One of the core objectives of the health sector is to ensure that all Malawians have access to basic health services, especially in rural areas. This is enshrined in the current health sector strategic plan and the preceding plans. In 2004, the Ministry of Health made a policy commitment to institute service-level agreements (SLAs) as one of the strategies to improve access to health services, especially by the rural poor.
Over the period that SLAs have been in operation, facility-reported data indicate an increased utilization of health services covered by the SLAs, reflecting positive developments pertaining to SLA design intentions. None the less, a more exhaustive and consolidated analysis is warranted to get a full picture of the effect of SLAs.
During implementation of SLAs, various challenges have been cited by the contracting entities, reflecting perspectives of both parties, including:
- escalating costs of SLAs as utilization increases
- suspicion of overcharging and duplicate charging, leading to conflicts in various SLAs
- lack of monitoring for SLA implementation, both at operational level and central level
- non-functionality status of SLA steering committees in many SLAs affecting effective implementation of SLAs
- delay and/or inability to honour reimbursement costs for SLA services offered.
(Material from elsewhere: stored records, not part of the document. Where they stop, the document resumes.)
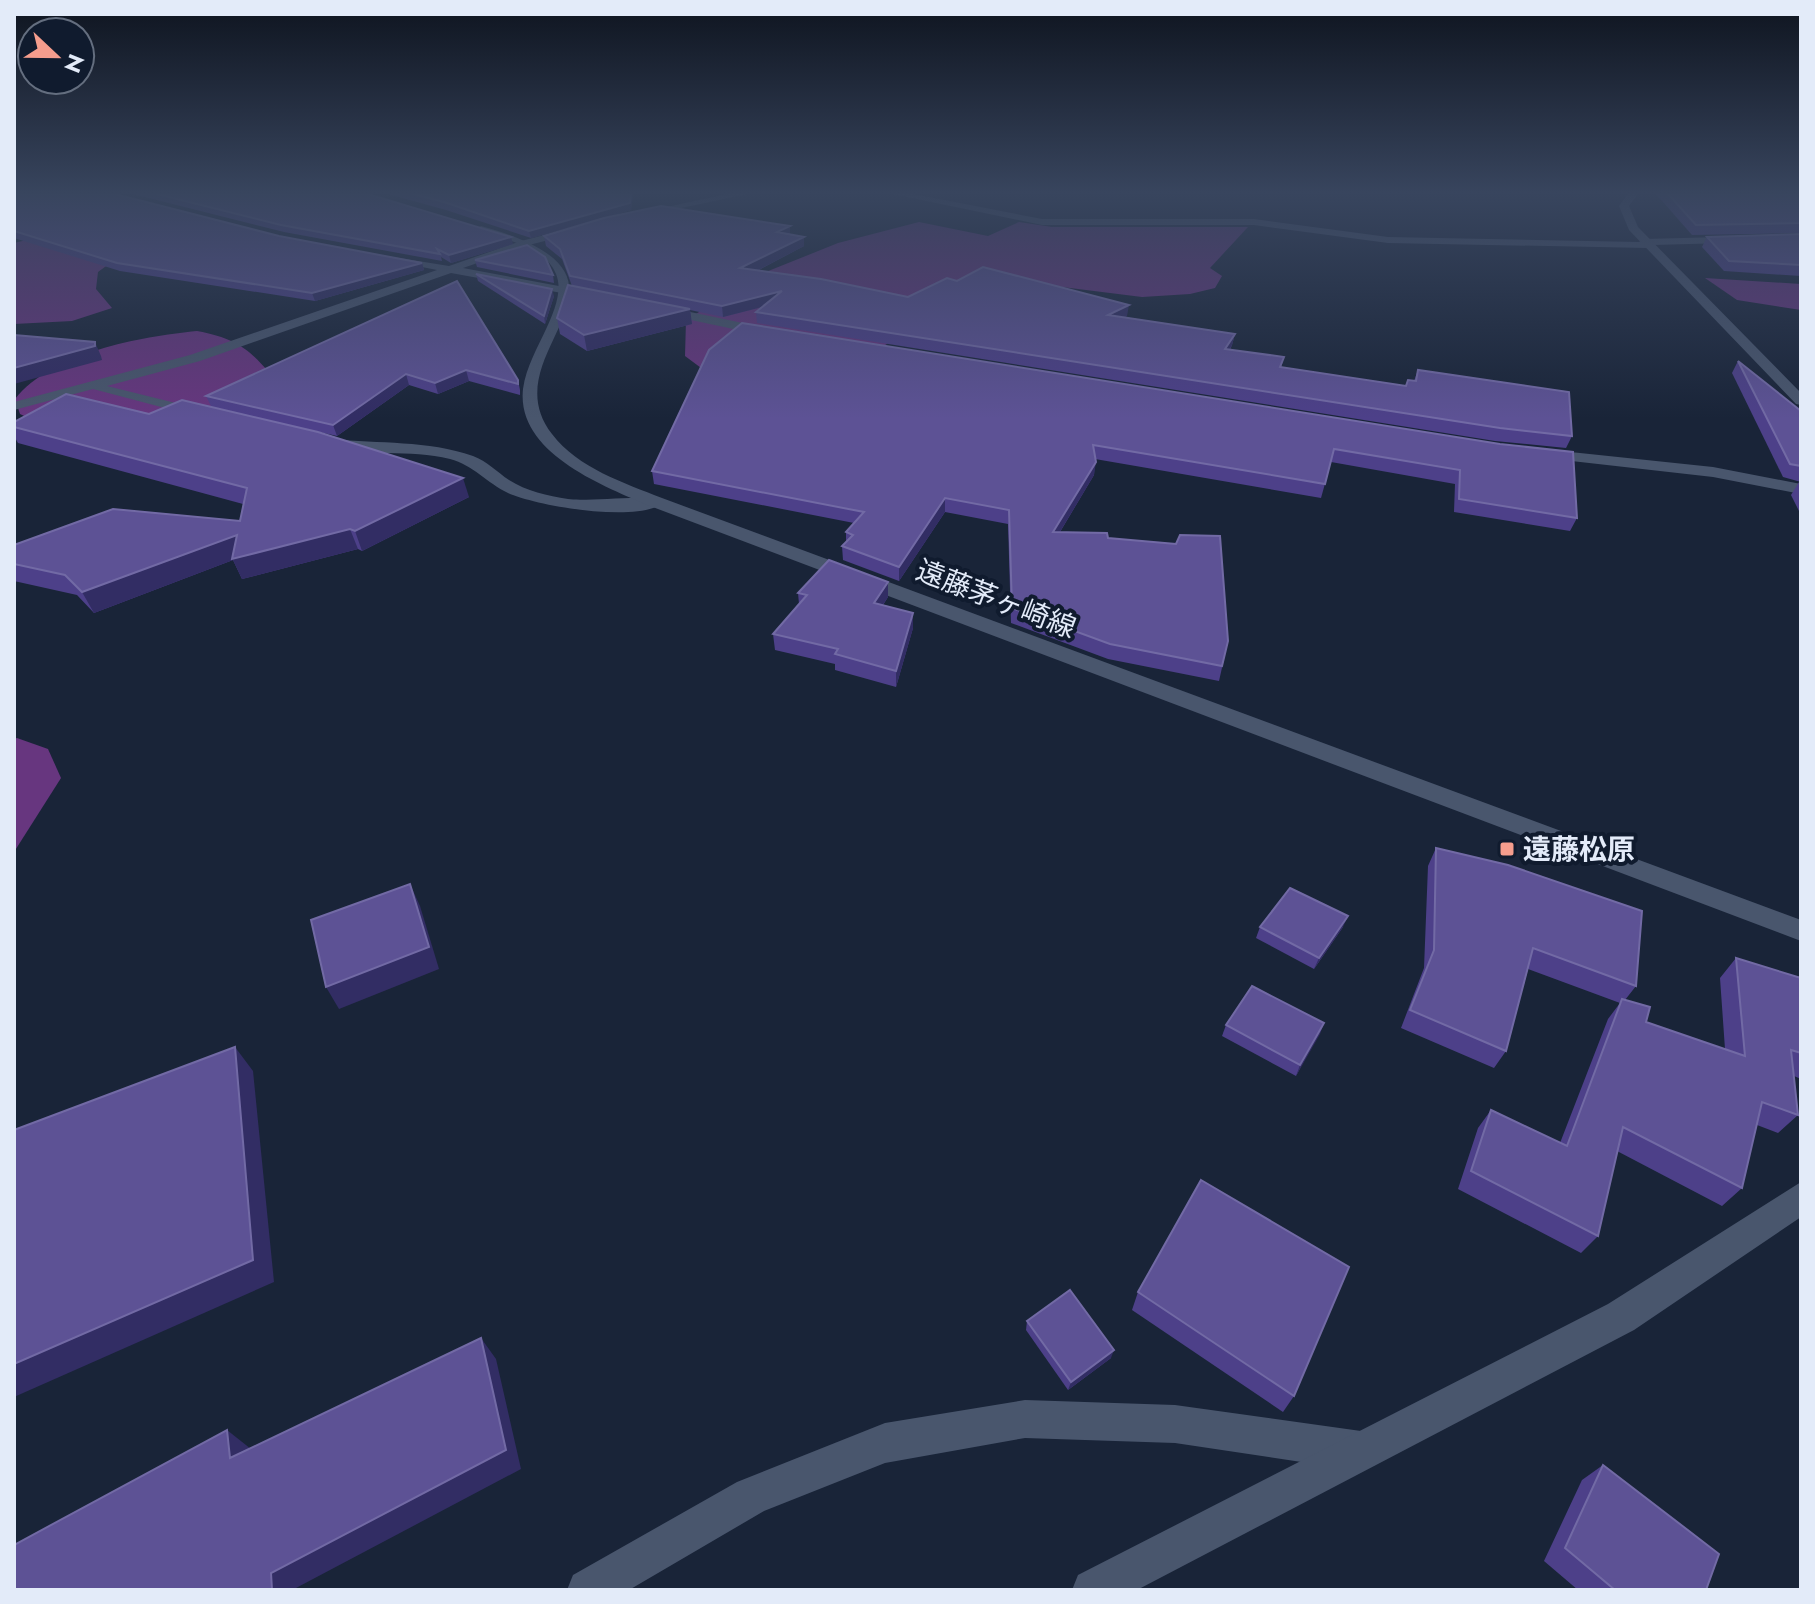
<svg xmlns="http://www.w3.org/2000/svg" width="1815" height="1604" font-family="Jost,'Noto Sans JP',sans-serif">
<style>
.forest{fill:#67367f}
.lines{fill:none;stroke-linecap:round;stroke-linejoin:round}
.minor{fill:#49566d;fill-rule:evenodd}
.tertiary{fill:#49566d;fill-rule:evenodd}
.secondary{fill:#49566d;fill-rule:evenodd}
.wall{fill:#4d4089}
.shaded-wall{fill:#322d64}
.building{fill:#5d5295;stroke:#726aa5;stroke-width:2}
.poi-dot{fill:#f59d8d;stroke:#101b2e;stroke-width:3}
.labels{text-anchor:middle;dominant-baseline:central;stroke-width:8;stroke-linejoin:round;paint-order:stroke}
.street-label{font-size:28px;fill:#e3ebf9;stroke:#101b2e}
.poi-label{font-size:28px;font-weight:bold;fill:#e3ebf9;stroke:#101b2e;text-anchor:start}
</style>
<rect width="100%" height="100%" fill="#192438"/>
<g class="forest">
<polygon points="919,222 988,236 1019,222 1052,227 1248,227 1210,268 1222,276 1215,288 1190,294 1142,297 1054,286 923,323 830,377 728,388 685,356 686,320 761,274 838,243"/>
<polygon points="35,238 117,258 98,272 96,289 112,308 72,321 14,324 14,243"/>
<polygon points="1705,278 1801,284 1801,310 1737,300"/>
<path d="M197,331C244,340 252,353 283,388L261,411L41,424L20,414L15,399C53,352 139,337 197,331Z"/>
<polygon points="17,738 48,749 61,778 14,852 14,739"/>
</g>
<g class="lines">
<g class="minor">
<polygon points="727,194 747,194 639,217 634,214"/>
<polygon points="893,194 913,194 1042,219 1254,219 1388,237 1639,242 1644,239 1801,235 1801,241 1653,245 1648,248 1388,243 1254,225 1042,225"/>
<polygon points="576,227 581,230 580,232 529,245 463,268 591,292 595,293 595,299 451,273 200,361 107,386 204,410 204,416 199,417 93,389 14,410 14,402 190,355 437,270 387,260 387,256 449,266 521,241"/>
<polygon points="662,306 771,329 777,333 771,337 658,313 658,307"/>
<path d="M332,439C379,444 428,440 473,456C487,461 497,472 509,480C526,491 548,496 568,499C587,502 655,493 664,502C641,524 536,506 508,493C487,483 473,465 450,459C409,449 367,457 327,447L324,444Z"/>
<polygon points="1542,449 1713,467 1801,484 1801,494 1713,477 1536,457 1534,454"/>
<polygon points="1025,1400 1175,1405 1361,1431 1375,1437 1381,1451 1375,1465 1361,1471 1175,1443 1025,1438 885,1463 764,1511 629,1590 567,1590 573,1575 737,1482 885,1423"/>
</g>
<g class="tertiary">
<polygon points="1628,194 1638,194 1629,206 1638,227 1801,393 1801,405 1796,404 1629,230 1619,206"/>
<polygon points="1801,1182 1801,1217 1634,1330 1137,1590 1072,1590 1078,1575 1608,1304"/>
</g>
<path class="secondary" d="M481,226C670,278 487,350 552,434C578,468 624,483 662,498L1801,920V941L650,506C604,486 516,453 523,389C526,367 538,347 547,327C554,312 563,290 556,274C545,246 502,239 477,231L476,229Z"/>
</g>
<g class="wall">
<polygon points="14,194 279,236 422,263 424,270 315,301 120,271 14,238"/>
<polygon points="133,194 368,194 513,244 451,263 441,257 442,261 284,232"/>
<polygon points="388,194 633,194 631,210 531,238 446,210"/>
<polygon points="1656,194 1801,194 1801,233 1692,235"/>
<polygon points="790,226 790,234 804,237 804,246 757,271 908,297 1127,316 1124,317 1235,334 1232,345 1230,350 1284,357 1281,368 1406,386 1414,381 1418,370 1572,436 1566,448 1495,441 757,323 756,312 762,307 723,317 690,310 692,324 587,351 560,334 557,318 572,286 562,259 546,246 544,236"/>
<polygon points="1801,234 1801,276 1724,271 1702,247 1707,237"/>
<polygon points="475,260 553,275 554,283 477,267"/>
<polygon points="476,274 554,296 545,324 478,281"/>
<polygon points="457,281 518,380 520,390 520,395 469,381 438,394 409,385 337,436 297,427 469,497 362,551 358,549 242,579 233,560 94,613 77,595 14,581 14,545 240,521 243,504 18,443 14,436 14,422 149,414 211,406 206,396"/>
<polygon points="709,350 1500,444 1577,518 1570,531 1454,512 1455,484 1331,462 1321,498 1095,459 1094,475 1060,532 1108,538 1228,641 1219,681 1108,659 1011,623 1008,524 945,512 899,581 843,560 842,546 846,543 846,532 854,523 654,484 652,471"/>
<polygon points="1738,361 1801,411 1801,482 1783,477 1732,373"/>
<polygon points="1799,482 1801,482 1801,515 1791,495"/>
<polygon points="798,593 888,597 883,605 913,613 913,628 896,687 835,670 835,664 775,650 773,634 799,604"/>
<polygon points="1436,848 1636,986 1625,1000 1646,1022 1725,1049 1720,978 1736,958 1801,978 1801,1079 1794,1076 1798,1115 1778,1133 1757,1125 1742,1188 1722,1206 1617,1151 1598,1236 1581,1253 1458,1189 1478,1128 1491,1110 1560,1143 1608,1019 1620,1003 1528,969 1506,1051 1494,1068 1401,1028 1424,968 1428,866"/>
<polygon points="1260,927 1343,927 1314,969 1256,938"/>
<polygon points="1324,1023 1296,1076 1222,1036 1226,1025"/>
<polygon points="1138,1292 1294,1396 1283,1412 1132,1310"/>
<polygon points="1027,1321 1111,1358 1068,1390 1026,1330"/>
<polygon points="1603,1465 1706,1590 1578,1590 1544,1561 1582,1480"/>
</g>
<g class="shaded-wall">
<polygon points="631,194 633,194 631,210 531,238 529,231"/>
<polygon points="790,226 790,236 777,232"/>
<polygon points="511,237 513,244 451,263 449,255"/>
<polygon points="804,237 804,246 741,279 740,268"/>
<polygon points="422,263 424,270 315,301 312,293"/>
<polygon points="552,289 554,296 545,324 544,316"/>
<polygon points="782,291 782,302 723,317 722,306"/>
<polygon points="1129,305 1127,316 1107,326 1108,315"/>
<polygon points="690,309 692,324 587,351 584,335"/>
<polygon points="1235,334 1232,345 1223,361 1225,349"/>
<polygon points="95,342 101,356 102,360 14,384 14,368"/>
<polygon points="466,370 469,381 438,394 435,383"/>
<polygon points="406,374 409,385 337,436 333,425"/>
<polygon points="1096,462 1094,475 1052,545 1053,532"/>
<polygon points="463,478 469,497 362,551 355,531"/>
<polygon points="945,498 945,512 899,581 899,567"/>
<polygon points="350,529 358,549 242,579 233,560 94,613 82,592 237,535"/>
<polygon points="888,582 888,597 874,618 874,603"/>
<polygon points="913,613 913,628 896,687 896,671"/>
<polygon points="410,884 420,906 439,969 339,1009 326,987"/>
<polygon points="1348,916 1343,927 1314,969 1319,958"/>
<polygon points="1324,1023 1320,1034 1296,1076 1300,1065"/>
<polygon points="235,1047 253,1071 274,1282 14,1397 14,1364"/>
<polygon points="481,1338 496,1359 521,1469 296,1588 296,1590 272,1590 271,1573"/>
<polygon points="1114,1350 1111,1358 1068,1390 1071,1382"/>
<polygon points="227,1430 251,1449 230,1458"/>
</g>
<g class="building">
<polygon points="14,194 115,194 279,236 422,263 312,293 117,263 14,231"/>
<polygon points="157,194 368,194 511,237 449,255 437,249 440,254 281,225"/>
<polygon points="413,194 631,194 630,203 529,231 444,202"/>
<polygon points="1668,194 1801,194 1801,223 1696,225"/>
<polygon points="661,206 790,226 777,232 804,237 740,268 821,279 908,297 947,278 957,281 983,267 1129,305 1108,315 1235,334 1225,349 1284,357 1280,367 1406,386 1408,380 1416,381 1418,370 1569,392 1572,436 1500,428 756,312 782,291 722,306 570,276 560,249 544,236 604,218"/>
<polygon points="1801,234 1801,265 1729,261 1707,237"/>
<polygon points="527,245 545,257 553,275 475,260"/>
<polygon points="476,274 552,289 544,316"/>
<polygon points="457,281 518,380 518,384 466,370 435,383 406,374 333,425 206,396"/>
<polygon points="568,285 690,309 584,335 557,318"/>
<polygon points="742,323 1500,444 1573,452 1577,518 1459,499 1460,470 1334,449 1325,484 1093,445 1096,462 1053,532 1107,533 1108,538 1176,544 1180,535 1220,536 1228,641 1222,666 1110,644 1012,608 1009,510 945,498 899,567 842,546 853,535 846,532 864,512 652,471 709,350"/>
<polygon points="14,335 95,342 95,346 14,368"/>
<polygon points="1738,361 1801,411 1801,466 1790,464"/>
<polygon points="66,394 149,414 182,400 318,432 463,478 355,531 350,529 232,559 237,535 82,592 65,575 14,564 14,545 113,509 240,521 247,488 14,427 14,422"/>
<polygon points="829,560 888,582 874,603 913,613 896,671 835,654 838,649 773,634 807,595 798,593"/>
<polygon points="1436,848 1508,865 1642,911 1636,986 1533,948 1506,1051 1410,1010 1434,950"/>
<polygon points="410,884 429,947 326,987 311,920"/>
<polygon points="1290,888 1348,916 1319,958 1260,927"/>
<polygon points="1736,958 1801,978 1801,1053 1791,1050 1798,1115 1762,1102 1742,1188 1623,1127 1598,1236 1471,1171 1491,1110 1567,1146 1622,999 1650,1007 1646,1022 1745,1056"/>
<polygon points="1252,986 1324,1023 1300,1065 1226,1025"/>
<polygon points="235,1047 253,1260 14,1364 14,1130"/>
<polygon points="1201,1180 1349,1267 1294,1396 1138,1292"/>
<polygon points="1070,1290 1114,1350 1071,1382 1027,1321"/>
<polygon points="481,1338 506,1450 271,1573 272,1590 14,1590 14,1545 227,1430 230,1458"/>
<polygon points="1603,1465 1719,1554 1706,1590 1615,1590 1565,1548"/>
</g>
<linearGradient id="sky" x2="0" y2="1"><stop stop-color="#0e141f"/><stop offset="0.46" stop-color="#38455e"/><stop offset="1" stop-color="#38455e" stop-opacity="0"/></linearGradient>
<rect width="1815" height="419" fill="url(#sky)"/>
<rect class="poi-dot" x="1499" y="841" width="16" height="16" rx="4"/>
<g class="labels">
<g class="street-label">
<text transform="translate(996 599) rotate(21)">遠藤茅ヶ崎線</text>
</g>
<g class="poi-label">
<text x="1523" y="849">遠藤松原</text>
</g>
</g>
<rect width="1815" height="1604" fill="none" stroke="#e3ebf9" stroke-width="32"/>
<g transform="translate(56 56) rotate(112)"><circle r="38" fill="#101b2e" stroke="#646e7f" stroke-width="2"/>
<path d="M0-6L14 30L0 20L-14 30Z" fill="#f59d8d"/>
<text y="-12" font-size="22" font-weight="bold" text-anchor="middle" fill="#e3ebf9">N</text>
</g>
</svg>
Within the context of south–south cooperation, Malawi has established Joint Permanent Commission of Cooperation agreements with its neighbouring countries, including Mozambique, South Africa, Zambia and Zimbabwe. The Joint Permanent Commission of Cooperation covers many areas, including those related to health development. Implementation of the Joint Permanent Commission of Cooperation has been varied. Some of the areas of cooperation date back to the 1980s and are still active, while others are relatively new.
Malawi has benefited from the South–South cooperation mostly in patient care referrals, especially cancer cases which are referred to India, South Africa, United Republic of Tanzania and Zambia.